Infant mortality is up 100 times from 2014 to 2% of all births which in Venezuela will be about 12000 deaths on an annual basis

According to figures from Venezuela’s Health ministry infant mortality was two percent of births last year, 100 times worse than 2014.

Venezuela had 617 710 live births in 2015. 2% infant mortality would be about 12000 deaths.

The deterioration of the public health sector is a major challenge for the ruling Socialist Party which ran free health projects with the help of Cuban expertise including Cuban-staffed clinics in the slums.

Medical care has been hit by the shortages of medicines, equipment and personnel. Eight out of 10 medicines are now scarce according to the main pharmacy group.

Often patients have to bring their own. Protesting doctors are demanding the government declares a national health crisis and allows foreign humanitarian aid.

“I started to see patients in the area of the operating room and in the emergency area they began to die from lack of medicines. Some 70 children died do far this year due to lack of antibiotics to treat diseases such a neonatal sepsis,” said doctor David Macineiras.

Bread is a staple of diets worldwide, a low price with a high nutritious value.

But it is one of the most affected by the shortage in Venezuela. That’s because the country is entirely dependent on the import of wheat.
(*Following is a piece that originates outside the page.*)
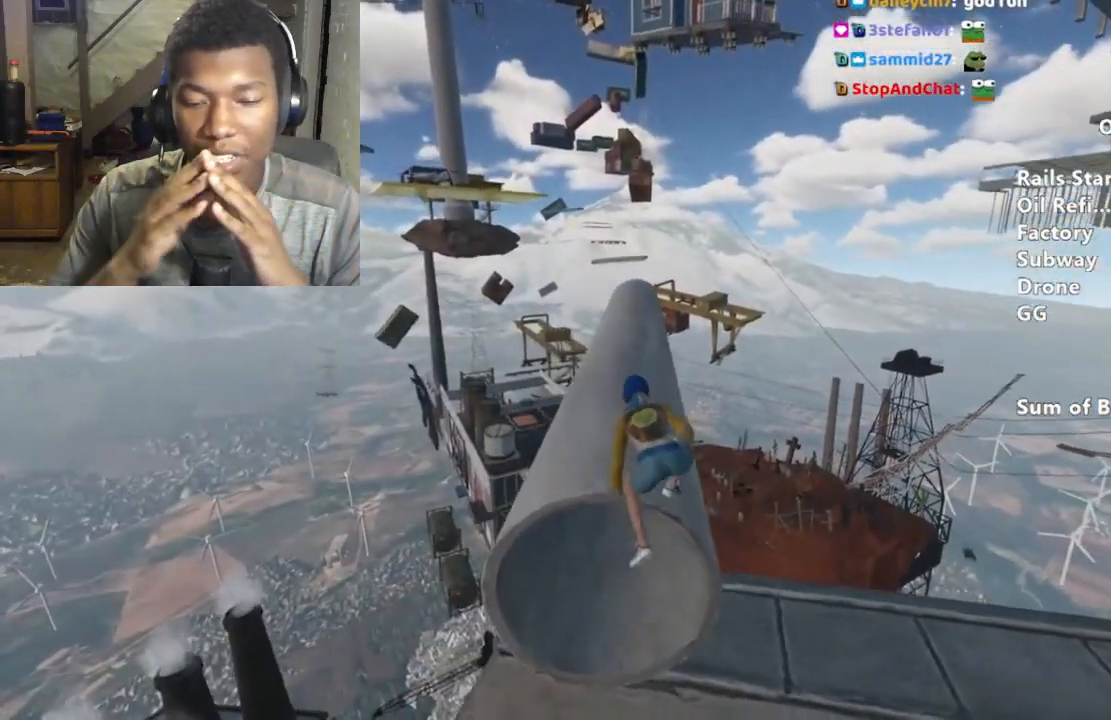
{"keys": ["shift", "w"], "mouse": [], "events": []}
Bakers have reduced their output and people have to spend hours queuing in the hope of buying for their table.

The lack of raw materials and complex currency exchange system have left many companies struggling especially those that manufacture basic products.
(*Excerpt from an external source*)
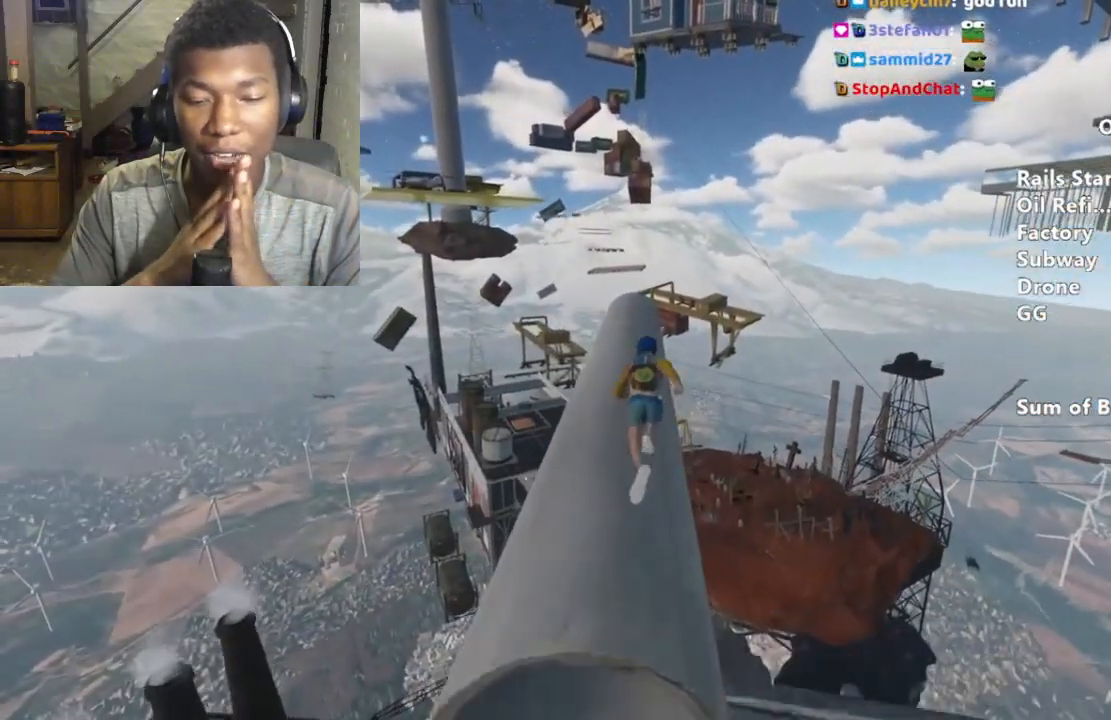
{"keys": ["shift", "w"], "mouse": [], "events": []}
On Saturday Kimberly-Clark closed down its operations due to the soaring consumer prices and shortages of basic goods.

“We are a company that makes nappies, paper towels, things that are basic necessities and there are approximately 5,000 to 6,000 families affected,” explained one of the company’s staff, Wilmer Gutierrez.

While most advanced economies struggle to lift inflation, none would want Venezuela‘s situation: Consumer-price inflation is forecast to hit 480% this year and top 1,640% in 2017, according to the International Monetary Fund.
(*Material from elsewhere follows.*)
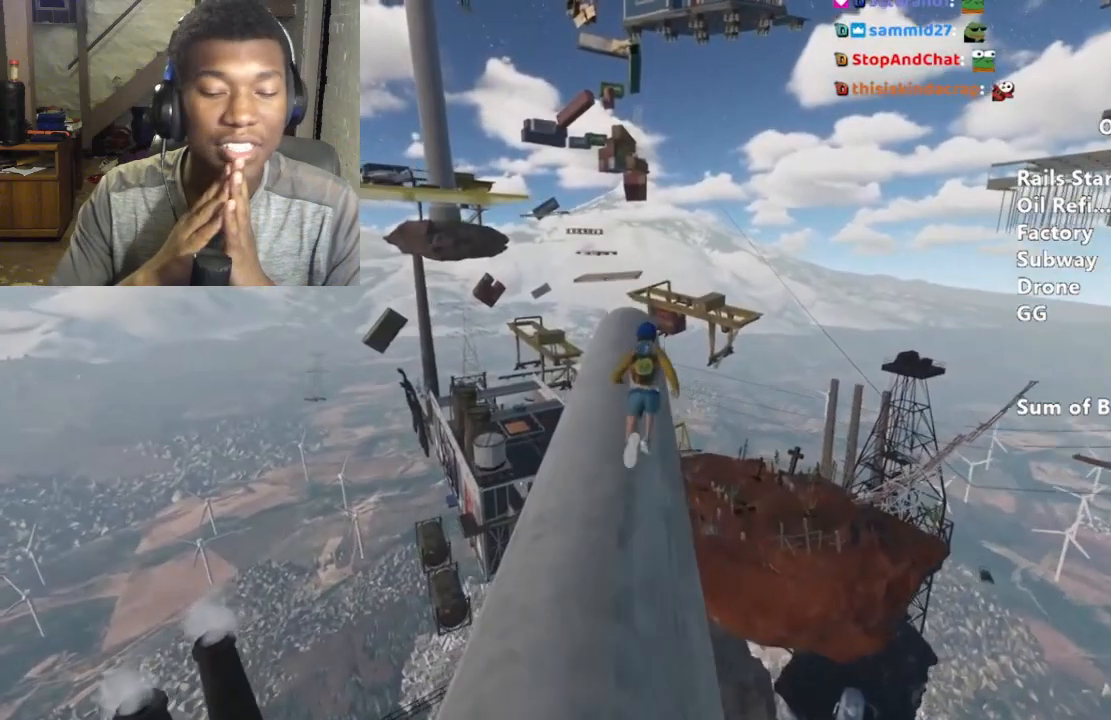
{"keys": ["shift", "w"], "mouse": [], "events": []}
Soldiers guard empty grocery store shelves. Inflation is so bad, the government has had to order bolivars by the planeload.

As Caracas extends its declared state of economic emergency, it’s no wonder many economists say the nation will soon have to ask the IMF for a bailout. It’s gotten so bad, the government this month handed over control of food stocks to the military, ceding even more power to the armed forces.

But Venezuela, whose government severed ties with the IMF nearly a decade ago under its former socialist autocratic leader, Hugo Chávez, hasn’t tried to restore relations with the world’s emergency lender.

“There has been no change in Venezuela’s relationship with the fund,” IMF spokesman Gerry Rice said Thursday. While the IMF has urged Caracas to reestablish a relationship, “the Venezuelan authorities have not contacted us,” he said.

China, seeking to take advantage of poor political relations that many African and Latin American nations have with the U.S. and Western-based institutions like the IMF, has been giving Venezuela and other commodity exporters cheap loans to help tide them through the commodity slump. Last year, the country supposedly secured $10 billion in cheap credit to help keep it afloat.

While those loans may keep the state budget limping along, including massive costly subsidy programs, and strengthen political ties to Beijing, they don’t require the deep policy overhauls many economists say are vital to repairing the broken economy.